33What are the phases of developing a new drug?
The initial stage of drug research involves identifying one molecule that can exert a useful effect on a disease or favorably affect quality of life, out of thousands of molecules derived through lengthy laboratory studies. A patent application is then filed for the newly discovered molecule (to the US Patent and Trademark Office). If the application is approved, a patent protection is granted for 20 years. An application for the new molecule is then filed with the pharmaceutical regulatory authorities (in the case of US, to Food and Drug Administration – FDA) to obtain approval for initiating research. First, the molecule is examined for toxicity and pharmacological effects in the laboratory. If found safe in the laboratory setting, another application is filed with the competent authority to initiate clinical trials in humans. Participation in clinical trials is voluntary. Clinical trials are conducted in three phases and take a very long time. In the first phase, so called Phase I, 20 to 80 healthy subjects are enrolled in a controlled hospital setting, with a view to determining the right dose of the drug, collecting data on how it is metabolized and excreted, and identifying any acute side effects. In the second phase, so called Phase II, 100 to 300 patient subjects are enrolled from the target population(s), with a view to collecting data on the safety and efficacy of the drug. In the third phase, so called Phase III, 1000 to 3000 patient subjects are enrolled to determine the efficacy and side effects of the drug, and compare it with the standard treatment. In some cases, clinical trials continue after the product has been approved and placed on the market. In this phase, so called Phase IV, the goal is to collect data on the long-term risks and benefits of the drug, as well as the appropriate dosage.
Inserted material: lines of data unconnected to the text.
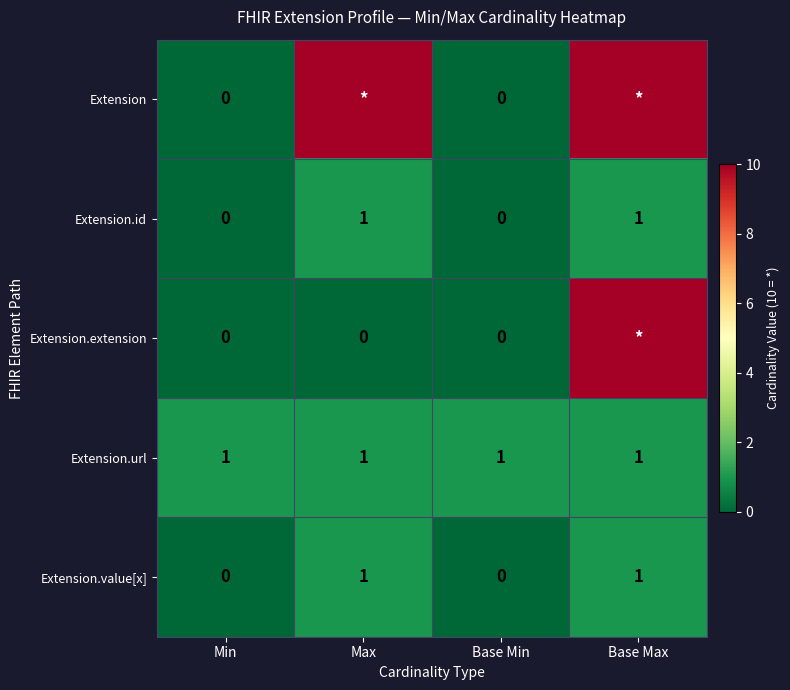

What is the greatest value displayed?

10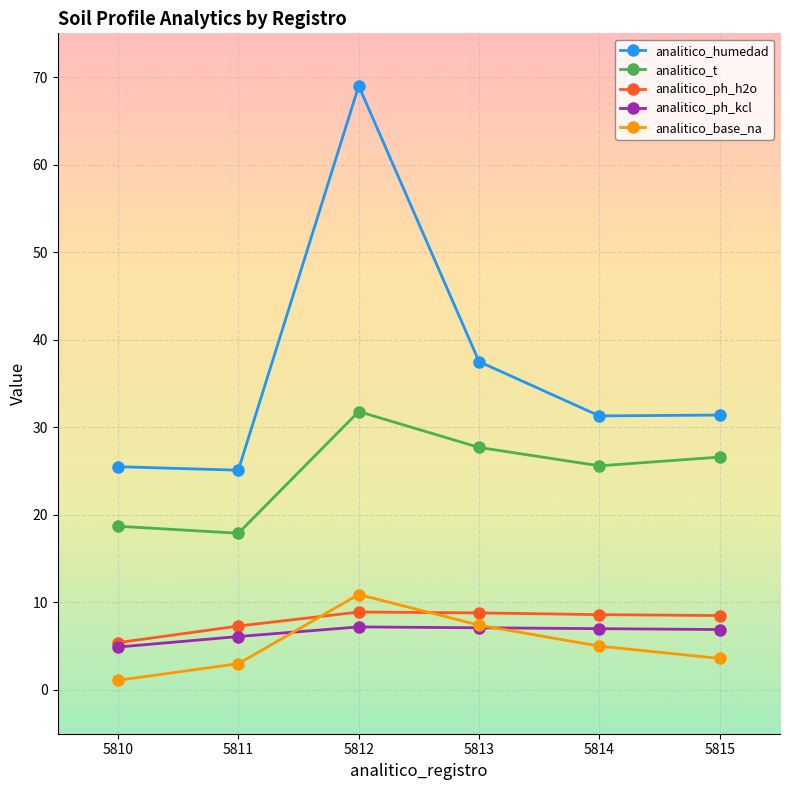

True or false: analitico_base_na has more than 1 points higher than both neighbors.

False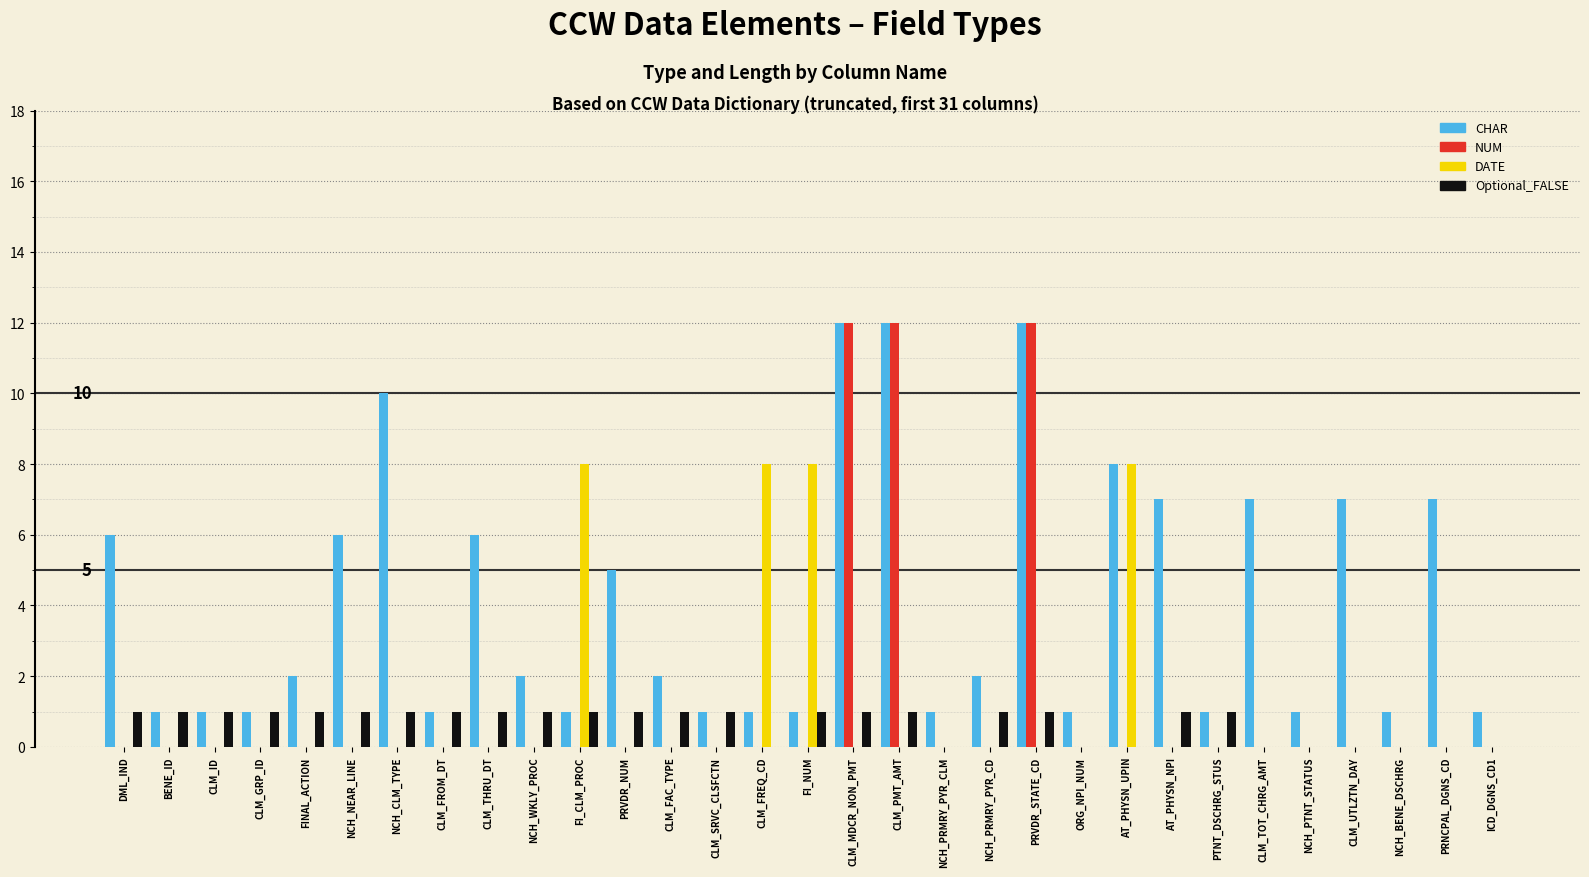

Reading left to right, what are all the values shown in this chart?

CHAR: 6	1	1	1	2	6	10	1	6	2	1	5	2	1	1	1	12	12	1	2	12	1	8	7	1	7	1	7	1	7	1
NUM: 0	0	0	0	0	0	0	0	0	0	0	0	0	0	0	0	12	12	0	0	12	0	0	0	0	0	0	0	0	0	0
DATE: 0	0	0	0	0	0	0	0	0	0	8	0	0	0	8	8	0	0	0	0	0	0	8	0	0	0	0	0	0	0	0
Optional_FALSE: 1	1	1	1	1	1	1	1	1	1	1	1	1	1	0	1	1	1	0	1	1	0	0	1	1	0	0	0	0	0	0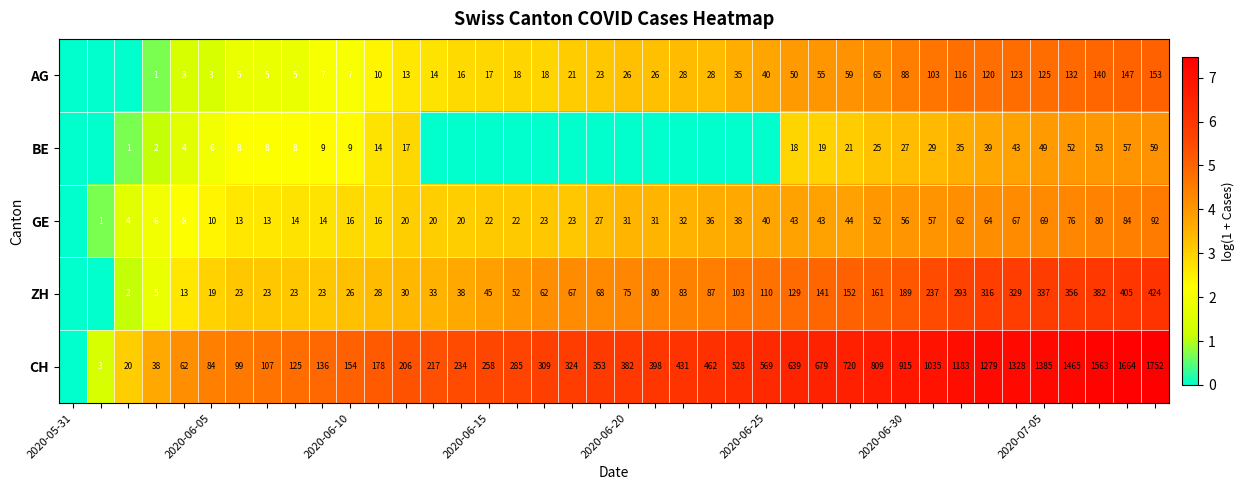

Count the number of categories in the chart.

40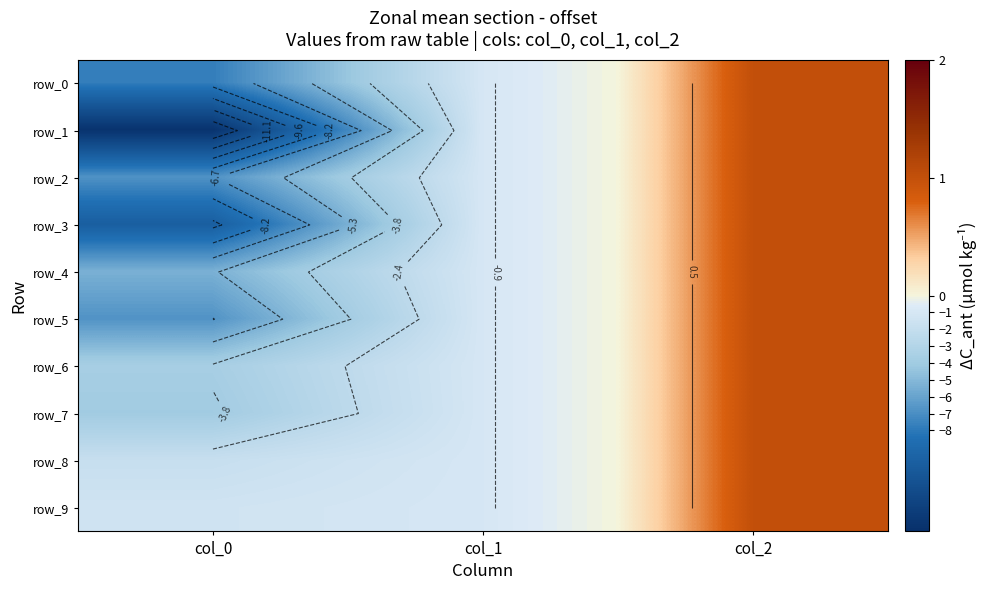

At how many categories does at least one series exceed -13?

3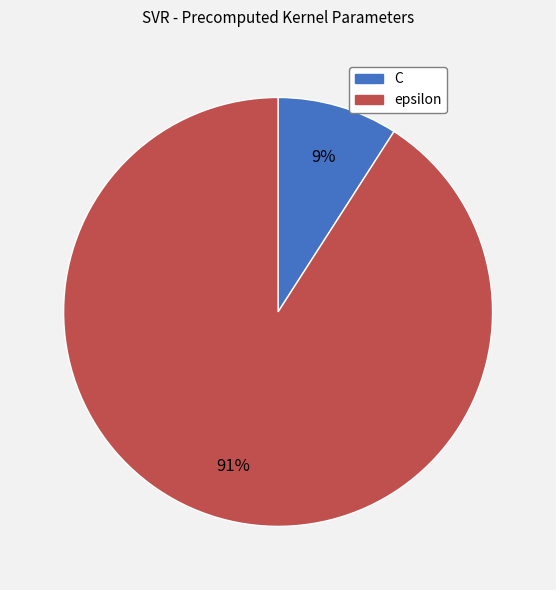

Count the number of slices in the pie.

2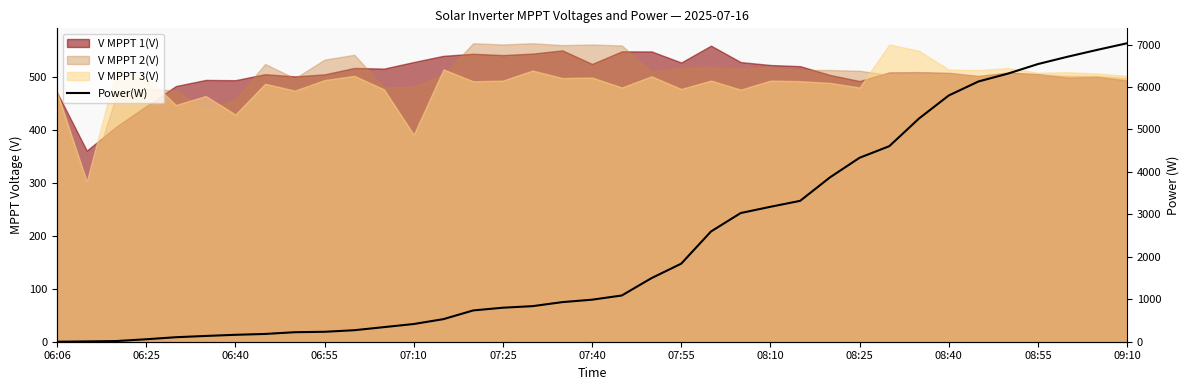

True or false: the data has more than 2 interior local peaks.

False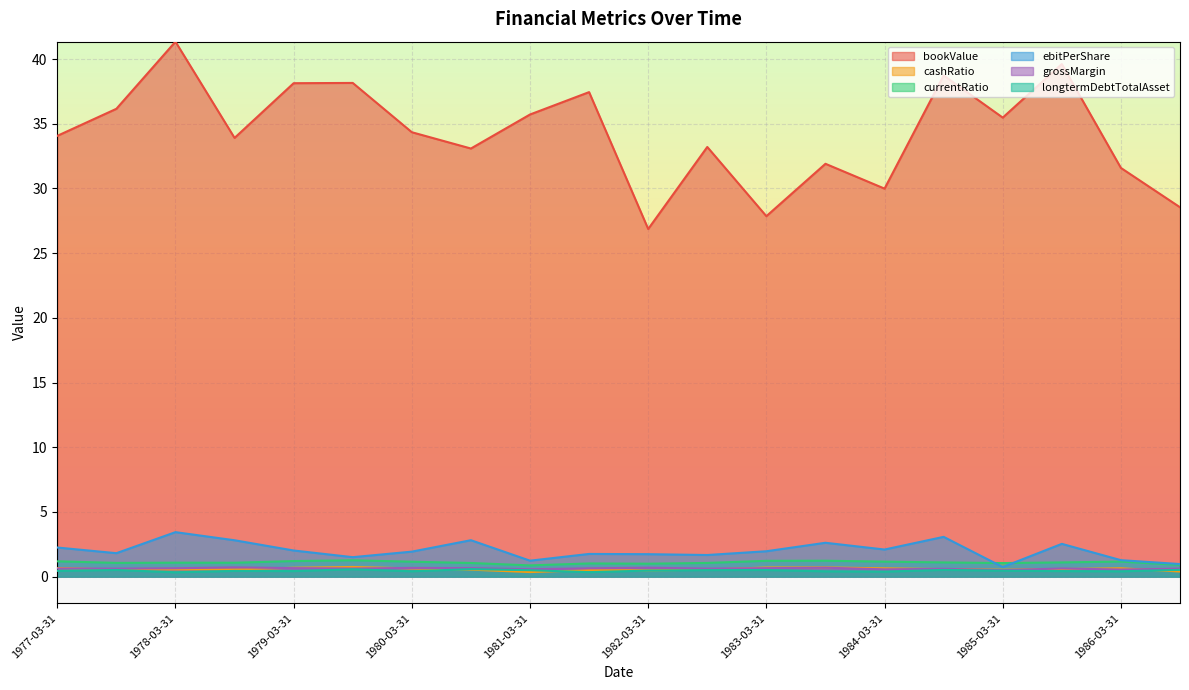

Where is the first local minimum for longtermDebtTotalAsset?

1978-03-31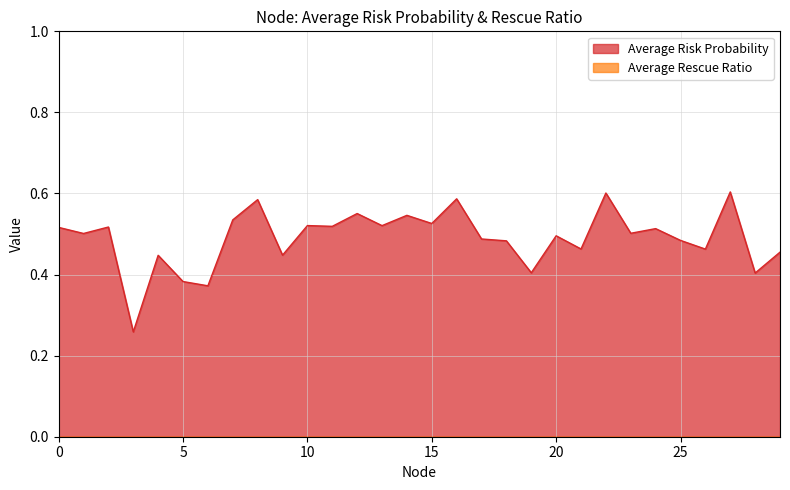

What is the difference between the maximum and second lowest values?

0.2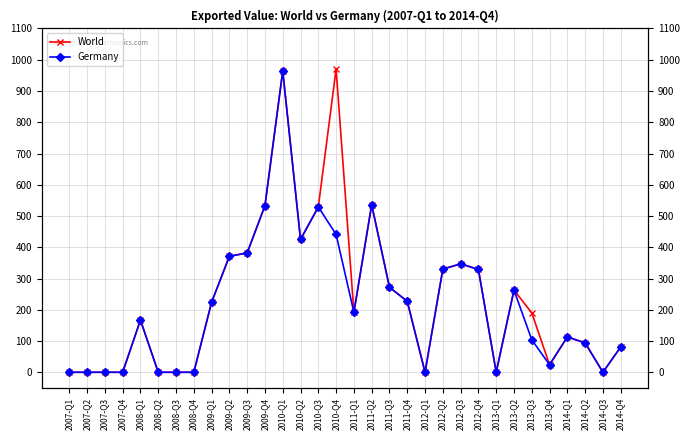

How many lines are shown in the chart?

2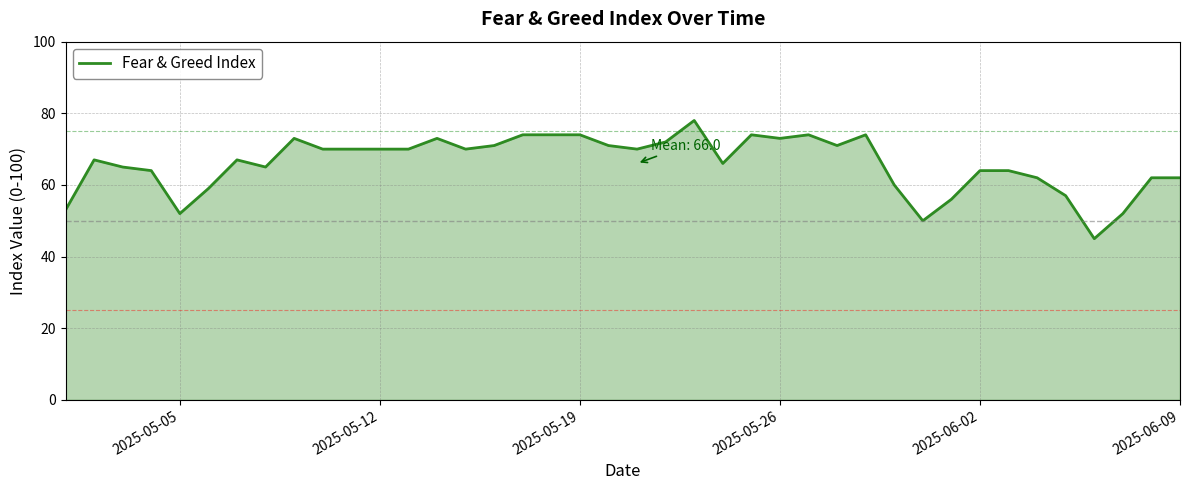

How many points are lower than both their immediate neighbors (excluding endpoints)?

9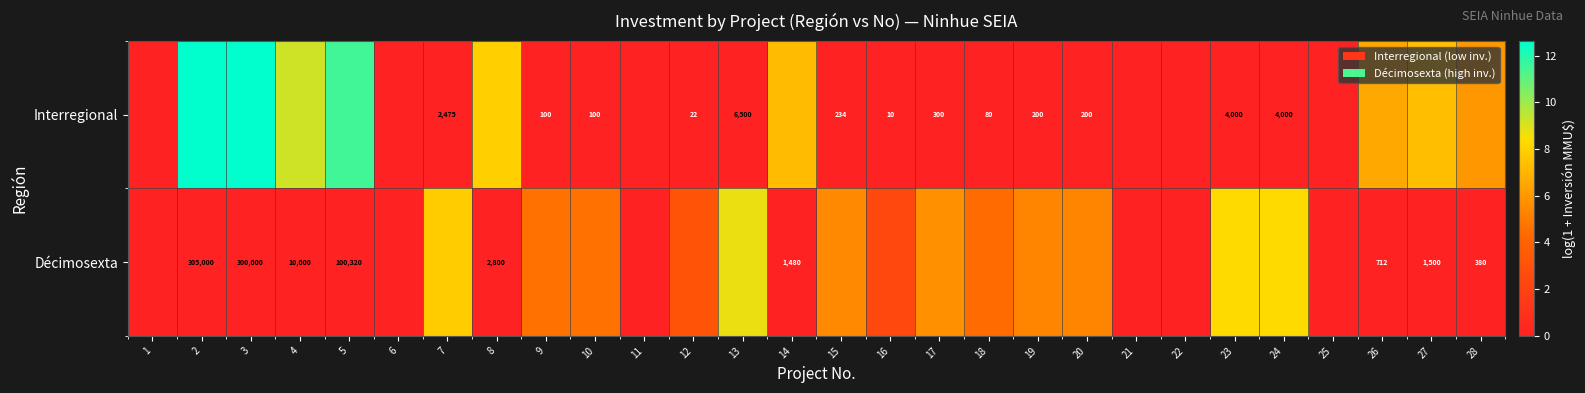

At which category is the sum across all series the highest?

2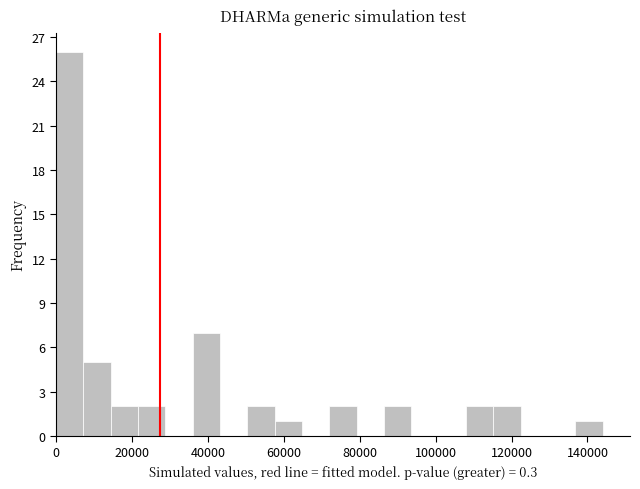

Around what value on the x-axis is the tallest bar? Give the approximate position of its centre, as read against the axis.

4000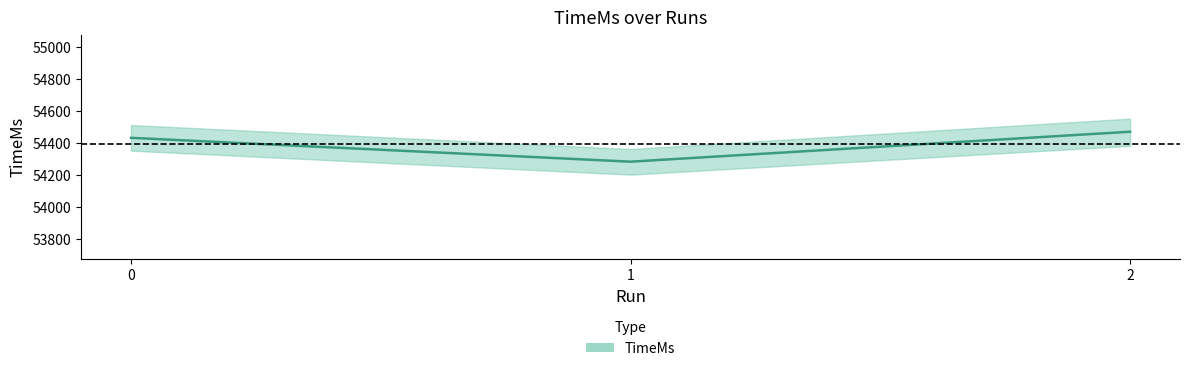

What is the difference between the maximum and minimum values?

187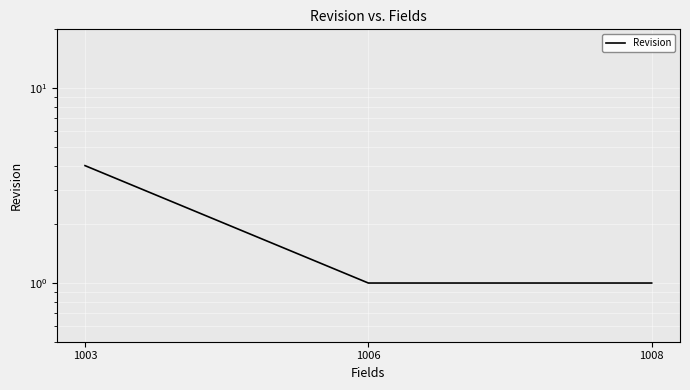

Which label corresponds to the largest value in the chart?

1003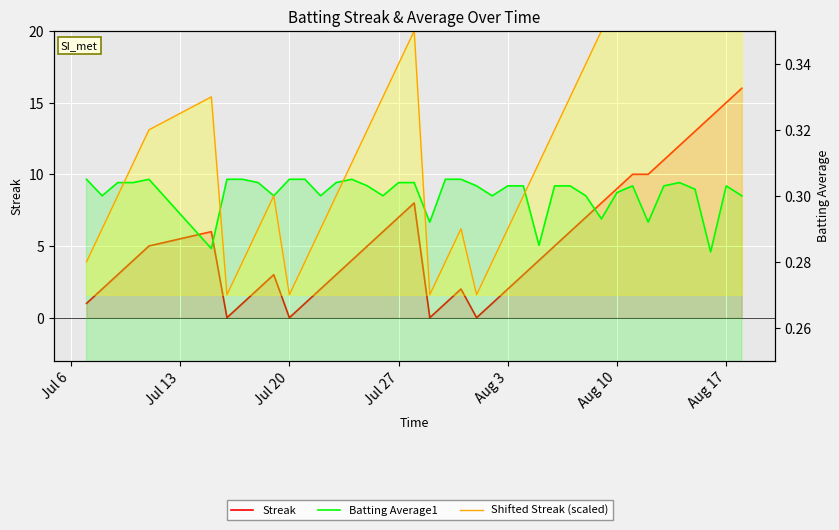

What is the minimum value for Shifted Streak (scaled)?

0.3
This process takes an average of 12-13 years (Source: European Federation of Pharmaceutical Industries and Associations – EFPIA website).
34How much does developing a new drug cost to research-based pharmaceutical companies?
Research-based pharmaceutical companies invest approximately 15 to 20 percent of their budgets to research and development. This is higher than in other high technology industries, including electronics, aviation or automotives. Latest studies have shown that discovering a new molecule and developing it into a medicinal product can cost as much as an average of EUR 900 million (Source: European Federation of Pharmaceutical Industries and Associations – EFPIA website).
35What is the value of innovative drugs for the society?
Innovative drugs prolong and improve the quality of life. However, this is not their sole value to the society. Correct and appropriate use of these medicines enables individuals to perform their jobs, and reduces disabilities, surgeries, and hospitalizations. They reduce the treatment expenses, and decrease healthcare costs while increasing their quality. They also help develop and strengthen the pharmaceutical industry and increase investments. Innovative drugs benefit the social in all respects.